For this exercise, copy exactly the lines below from the one with "25: (142, 131)" through the one with "37: (972, 80, 3.68)" and leave out the pictures.

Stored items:
+---+

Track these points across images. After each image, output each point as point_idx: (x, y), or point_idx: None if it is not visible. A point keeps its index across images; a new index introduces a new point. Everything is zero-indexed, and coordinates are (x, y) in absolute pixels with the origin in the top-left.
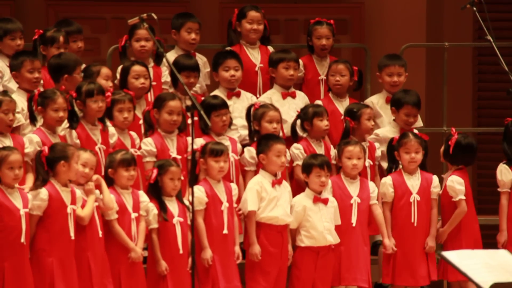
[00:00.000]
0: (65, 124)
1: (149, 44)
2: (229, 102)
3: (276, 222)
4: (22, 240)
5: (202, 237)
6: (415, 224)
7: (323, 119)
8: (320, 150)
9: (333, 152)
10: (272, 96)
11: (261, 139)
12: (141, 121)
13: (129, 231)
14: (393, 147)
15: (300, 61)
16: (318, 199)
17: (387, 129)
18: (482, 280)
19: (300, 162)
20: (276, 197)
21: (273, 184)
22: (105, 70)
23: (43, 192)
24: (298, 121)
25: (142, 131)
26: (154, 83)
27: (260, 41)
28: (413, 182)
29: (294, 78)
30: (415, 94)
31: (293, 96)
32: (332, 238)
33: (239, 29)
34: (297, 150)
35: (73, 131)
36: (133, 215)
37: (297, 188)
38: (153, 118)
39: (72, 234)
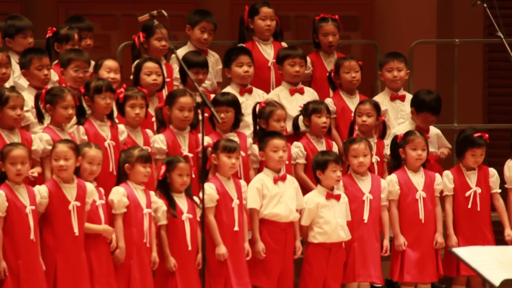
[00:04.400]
0: (73, 120)
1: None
2: (241, 99)
3: (280, 219)
4: (32, 237)
5: (215, 233)
6: (423, 221)
7: (321, 116)
8: (321, 147)
9: (335, 149)
10: (280, 92)
11: (261, 137)
12: (153, 119)
13: (141, 226)
14: (398, 144)
15: (308, 59)
16: (331, 195)
17: (405, 126)
18: (493, 276)
19: (300, 161)
20: (279, 194)
21: (275, 181)
22: (108, 63)
23: (42, 190)
24: (301, 117)
25: (155, 128)
26: (168, 80)
27: (273, 37)
28: (418, 180)
29: (300, 74)
30: (435, 99)
31: (301, 92)
32: (345, 235)
33: (252, 26)
34: (297, 148)
35: (81, 127)
36: (146, 210)
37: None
38: (165, 115)
39: (76, 230)
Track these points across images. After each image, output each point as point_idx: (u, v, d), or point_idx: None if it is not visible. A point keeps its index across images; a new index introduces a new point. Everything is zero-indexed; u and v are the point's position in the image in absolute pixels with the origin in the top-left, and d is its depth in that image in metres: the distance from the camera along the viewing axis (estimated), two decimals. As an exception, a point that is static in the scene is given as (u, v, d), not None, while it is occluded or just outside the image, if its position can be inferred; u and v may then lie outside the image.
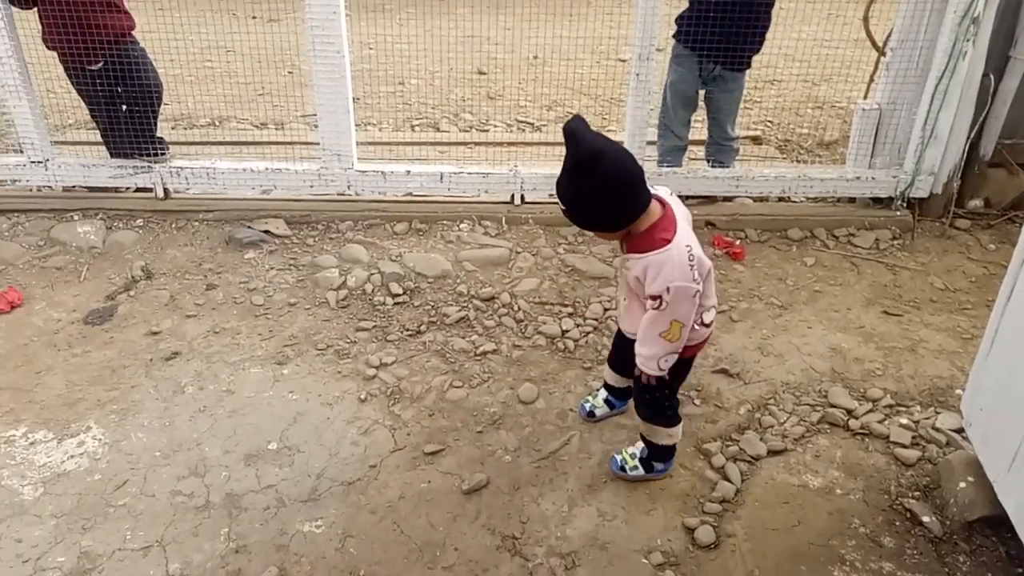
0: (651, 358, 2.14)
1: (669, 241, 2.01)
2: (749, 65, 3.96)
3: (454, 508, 2.36)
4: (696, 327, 2.15)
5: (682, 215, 2.11)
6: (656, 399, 2.32)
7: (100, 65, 3.70)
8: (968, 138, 3.84)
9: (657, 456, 2.43)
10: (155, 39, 4.22)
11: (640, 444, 2.46)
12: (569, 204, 2.06)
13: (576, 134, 1.96)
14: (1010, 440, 1.96)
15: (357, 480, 2.45)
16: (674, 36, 3.94)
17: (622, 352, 2.45)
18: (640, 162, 2.10)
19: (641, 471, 2.45)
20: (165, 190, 3.94)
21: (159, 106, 3.99)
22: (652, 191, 2.11)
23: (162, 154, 3.93)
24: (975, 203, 4.07)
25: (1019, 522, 1.94)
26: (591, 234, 2.23)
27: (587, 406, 2.71)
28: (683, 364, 2.30)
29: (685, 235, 2.05)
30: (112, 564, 2.16)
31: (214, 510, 2.34)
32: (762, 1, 3.69)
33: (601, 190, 1.99)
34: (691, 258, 2.02)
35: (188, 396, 2.80)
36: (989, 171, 4.02)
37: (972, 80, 3.68)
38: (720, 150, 4.15)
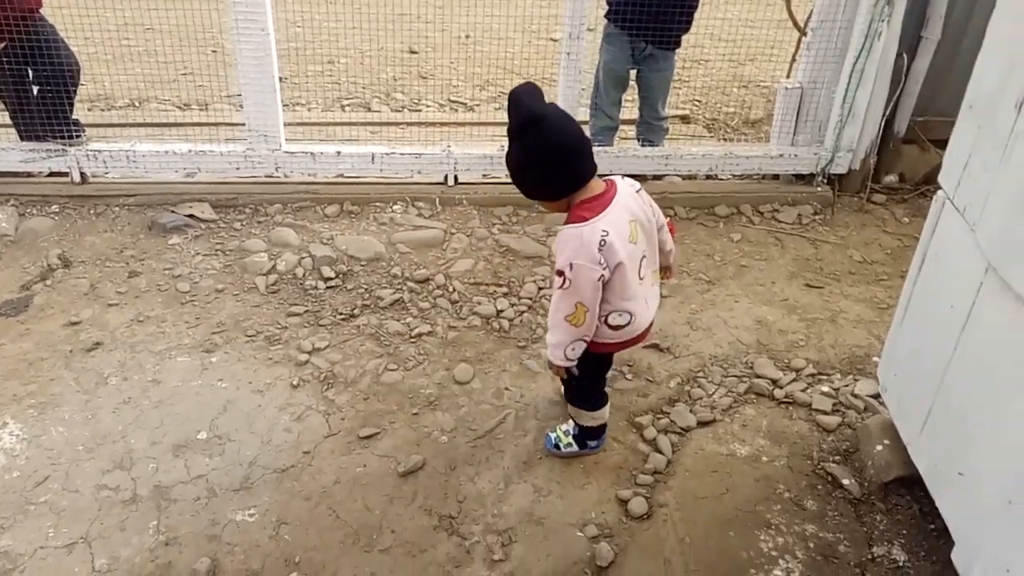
0: (558, 346, 2.13)
1: (586, 220, 2.00)
2: (679, 44, 4.02)
3: (390, 491, 2.36)
4: (601, 324, 2.14)
5: (623, 206, 2.06)
6: (578, 386, 2.35)
7: (3, 46, 3.53)
8: (883, 116, 3.97)
9: (588, 434, 2.48)
10: (68, 16, 4.04)
11: (571, 422, 2.50)
12: (512, 170, 2.08)
13: (520, 99, 1.98)
14: (922, 404, 2.06)
15: (290, 467, 2.43)
16: (606, 16, 3.96)
17: None
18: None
19: (575, 447, 2.49)
20: (82, 174, 3.79)
21: (75, 87, 3.83)
22: (613, 177, 2.12)
23: (77, 136, 3.77)
24: (890, 178, 4.22)
25: (931, 481, 2.03)
26: (537, 208, 2.21)
27: None
28: (602, 357, 2.31)
29: (610, 221, 2.01)
30: (34, 563, 2.09)
31: (142, 503, 2.28)
32: None
33: (540, 153, 2.00)
34: (603, 243, 1.98)
35: (111, 388, 2.72)
36: (903, 147, 4.18)
37: (887, 60, 3.80)
38: (650, 129, 4.21)
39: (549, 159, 2.01)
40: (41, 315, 3.08)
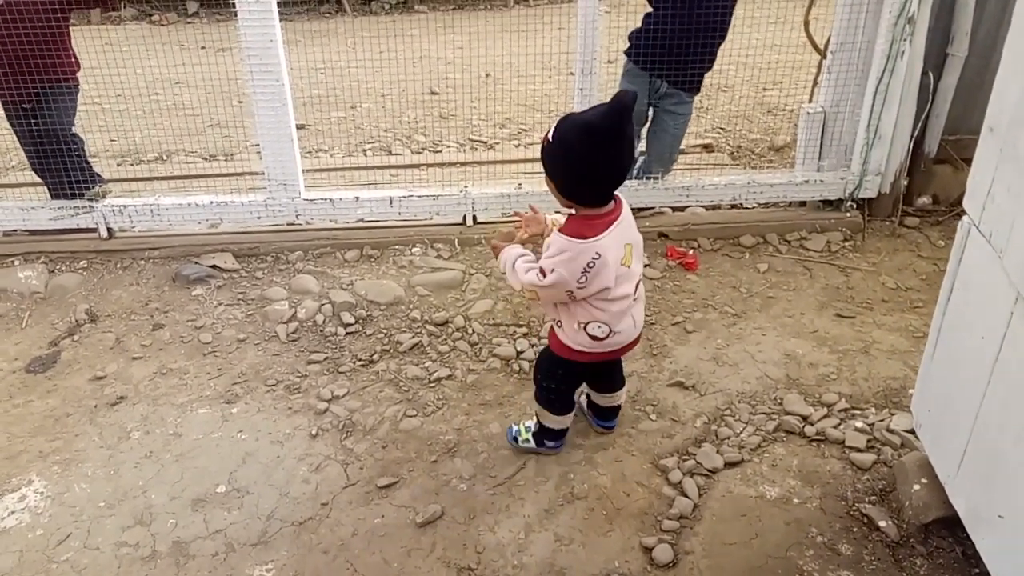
0: (502, 269, 2.32)
1: (587, 238, 2.07)
2: (698, 88, 3.93)
3: (408, 542, 2.31)
4: (577, 329, 2.23)
5: (623, 229, 2.14)
6: (547, 386, 2.44)
7: (29, 105, 3.63)
8: (912, 136, 3.88)
9: (547, 435, 2.53)
10: (101, 75, 4.15)
11: (535, 418, 2.55)
12: (555, 136, 2.06)
13: (626, 108, 1.96)
14: (957, 441, 1.95)
15: (308, 519, 2.39)
16: (625, 52, 3.93)
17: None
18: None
19: (532, 444, 2.56)
20: (109, 229, 3.86)
21: (82, 145, 3.88)
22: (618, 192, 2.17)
23: (97, 186, 3.83)
24: (923, 200, 4.11)
25: (970, 523, 1.93)
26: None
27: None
28: (571, 368, 2.38)
29: (605, 245, 2.08)
30: (52, 625, 2.08)
31: (161, 560, 2.27)
32: (714, 23, 3.66)
33: (593, 160, 2.02)
34: (591, 264, 2.07)
35: (134, 442, 2.72)
36: (935, 168, 4.06)
37: (912, 79, 3.71)
38: (649, 175, 4.06)
39: (596, 172, 2.05)
40: (68, 371, 3.11)
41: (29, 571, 2.24)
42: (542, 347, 3.10)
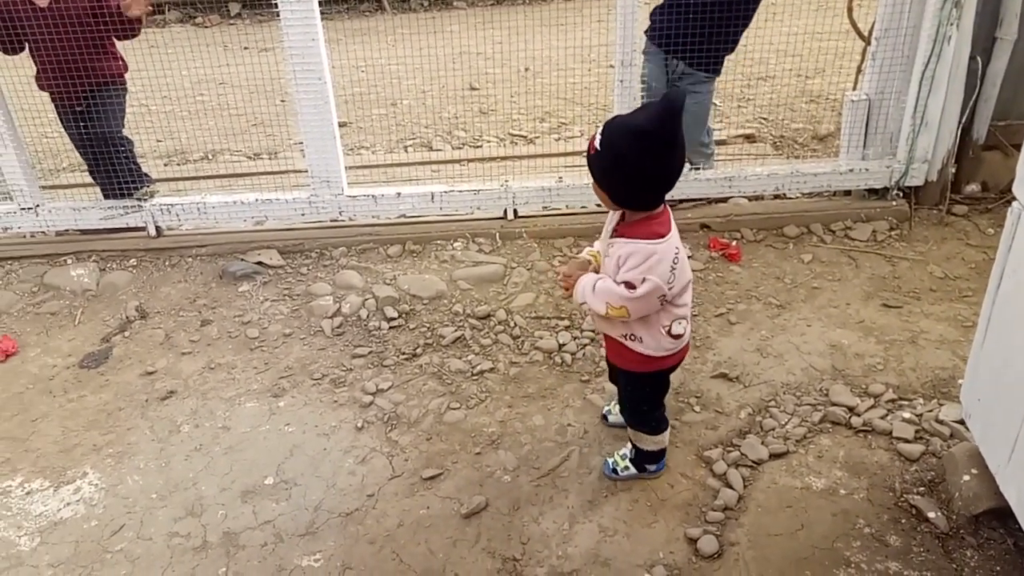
0: (584, 301, 2.13)
1: (663, 236, 2.02)
2: (718, 70, 3.81)
3: (453, 533, 2.33)
4: (662, 333, 2.14)
5: (675, 226, 2.11)
6: (639, 409, 2.35)
7: (83, 107, 3.73)
8: (960, 122, 3.79)
9: (647, 458, 2.43)
10: (148, 77, 4.25)
11: (629, 445, 2.46)
12: (603, 144, 1.96)
13: (675, 109, 1.86)
14: (1008, 430, 1.91)
15: (355, 510, 2.43)
16: (645, 32, 3.88)
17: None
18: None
19: (633, 471, 2.45)
20: (157, 228, 3.96)
21: (131, 146, 3.98)
22: None
23: (145, 186, 3.92)
24: (972, 188, 4.01)
25: (1021, 512, 1.88)
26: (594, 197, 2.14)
27: (604, 408, 2.73)
28: (653, 378, 2.29)
29: (677, 238, 2.06)
30: (110, 611, 2.15)
31: (211, 550, 2.32)
32: (736, 6, 3.57)
33: (651, 167, 1.92)
34: (676, 260, 2.02)
35: (184, 435, 2.79)
36: (984, 154, 3.97)
37: (959, 64, 3.63)
38: (693, 153, 4.04)
39: (655, 179, 1.96)
40: (119, 366, 3.19)
41: (84, 561, 2.31)
42: (584, 340, 3.13)
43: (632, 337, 2.16)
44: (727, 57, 3.82)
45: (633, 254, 2.01)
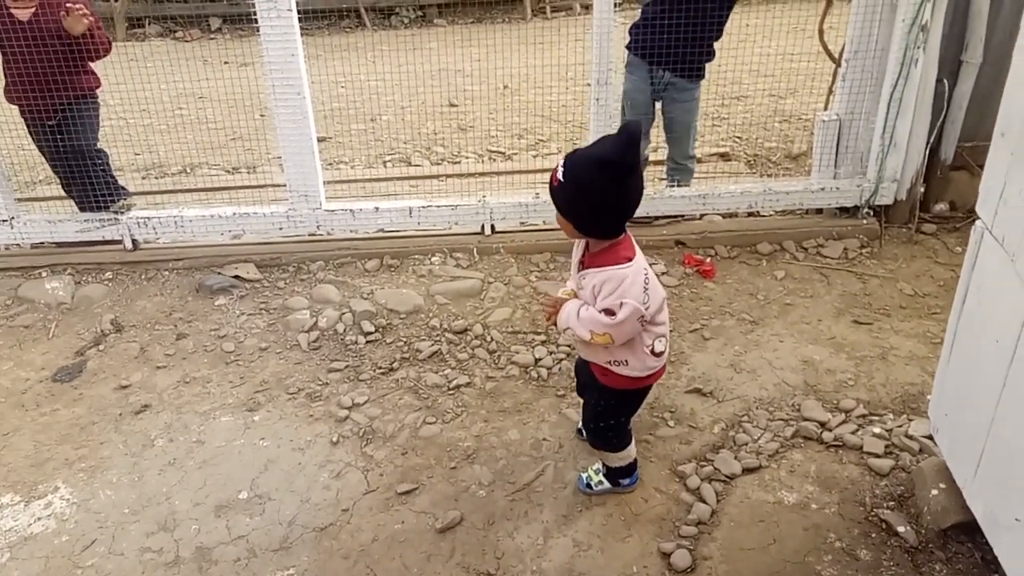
0: (567, 329, 2.15)
1: (631, 259, 2.07)
2: (702, 75, 3.93)
3: (428, 548, 2.33)
4: (646, 353, 2.17)
5: (637, 245, 2.16)
6: (605, 424, 2.36)
7: (54, 122, 3.71)
8: (928, 143, 3.87)
9: (618, 473, 2.46)
10: (126, 91, 4.24)
11: (600, 462, 2.49)
12: (566, 175, 2.00)
13: (633, 138, 1.93)
14: (974, 444, 1.95)
15: (329, 525, 2.42)
16: (627, 47, 3.96)
17: (580, 377, 2.51)
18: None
19: (607, 485, 2.47)
20: (134, 241, 3.94)
21: (106, 159, 3.96)
22: None
23: (122, 199, 3.90)
24: (940, 207, 4.10)
25: (988, 527, 1.92)
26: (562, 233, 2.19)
27: (580, 423, 2.73)
28: (636, 396, 2.33)
29: (643, 259, 2.11)
30: (79, 627, 2.12)
31: (184, 565, 2.30)
32: (710, 9, 3.69)
33: (613, 197, 1.98)
34: (647, 281, 2.07)
35: (158, 449, 2.77)
36: (952, 174, 4.06)
37: (927, 86, 3.72)
38: (676, 169, 4.13)
39: (618, 207, 2.02)
40: (94, 380, 3.17)
41: (56, 576, 2.29)
42: (560, 355, 3.15)
43: (616, 363, 2.20)
44: (707, 65, 3.93)
45: (607, 280, 2.05)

+---+

▶ **Output**:
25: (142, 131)
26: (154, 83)
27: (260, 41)
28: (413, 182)
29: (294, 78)
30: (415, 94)
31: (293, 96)
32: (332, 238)
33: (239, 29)
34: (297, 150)
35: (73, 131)
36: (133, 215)
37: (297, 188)
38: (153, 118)
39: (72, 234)
[00:04.400]
0: (73, 120)
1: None
2: (241, 99)
3: (280, 219)
4: (32, 237)
5: (215, 233)
6: (423, 221)
7: (321, 116)
8: (321, 147)
9: (335, 149)
10: (280, 92)
11: (261, 137)
12: (153, 119)
13: (141, 226)
14: (398, 144)
15: (308, 59)
16: (331, 195)
17: (405, 126)
18: (493, 276)
19: (300, 161)
20: (279, 194)
21: (275, 181)
22: (108, 63)
23: (42, 190)
24: (301, 117)
25: (155, 128)
26: (168, 80)
27: (273, 37)
28: (418, 180)
29: (300, 74)
30: (435, 99)
31: (301, 92)
32: (345, 235)
33: (252, 26)
34: (297, 148)
35: (81, 127)
36: (146, 210)
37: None
38: (165, 115)
39: (76, 230)
Track these points across images. After each image, output each point as point_idx: (u, v, d), or point_idx: None if it is not visible. A point keeps its index across images; a new index introduces a new point. Everything is zero-indexed; u and v are the point's position in the image in absolute pixels with the origin in the top-left, and d is its depth in that image in metres: the distance from the camera along the viewing axis (estimated), two decimals. As an exception, a point that is static in the scene is given as (u, v, d), not None, while it is occluded or just outside the image, if its position can be inferred; u and v may then lie outside the image.
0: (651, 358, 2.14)
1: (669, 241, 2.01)
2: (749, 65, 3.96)
3: (454, 508, 2.36)
4: (696, 327, 2.15)
5: (682, 215, 2.11)
6: (656, 399, 2.32)
7: (100, 65, 3.70)
8: (968, 138, 3.84)
9: (657, 456, 2.43)
10: (155, 39, 4.22)
11: (640, 444, 2.46)
12: (569, 204, 2.06)
13: (576, 134, 1.96)
14: (1010, 440, 1.96)
15: (357, 480, 2.45)
16: (674, 36, 3.94)
17: (622, 352, 2.45)
18: (640, 162, 2.10)
19: (641, 471, 2.45)
20: (165, 190, 3.94)
21: (159, 106, 3.99)
22: (652, 191, 2.11)
23: (162, 154, 3.93)
24: (975, 203, 4.07)
25: (1019, 522, 1.94)
26: (591, 234, 2.23)
27: (587, 406, 2.71)
28: (683, 364, 2.30)
29: (685, 235, 2.05)
30: (112, 564, 2.16)
31: (214, 510, 2.34)
32: (762, 1, 3.69)
33: (601, 190, 1.99)
34: (691, 258, 2.02)
35: (188, 396, 2.80)
36: (989, 171, 4.02)
37: (972, 80, 3.68)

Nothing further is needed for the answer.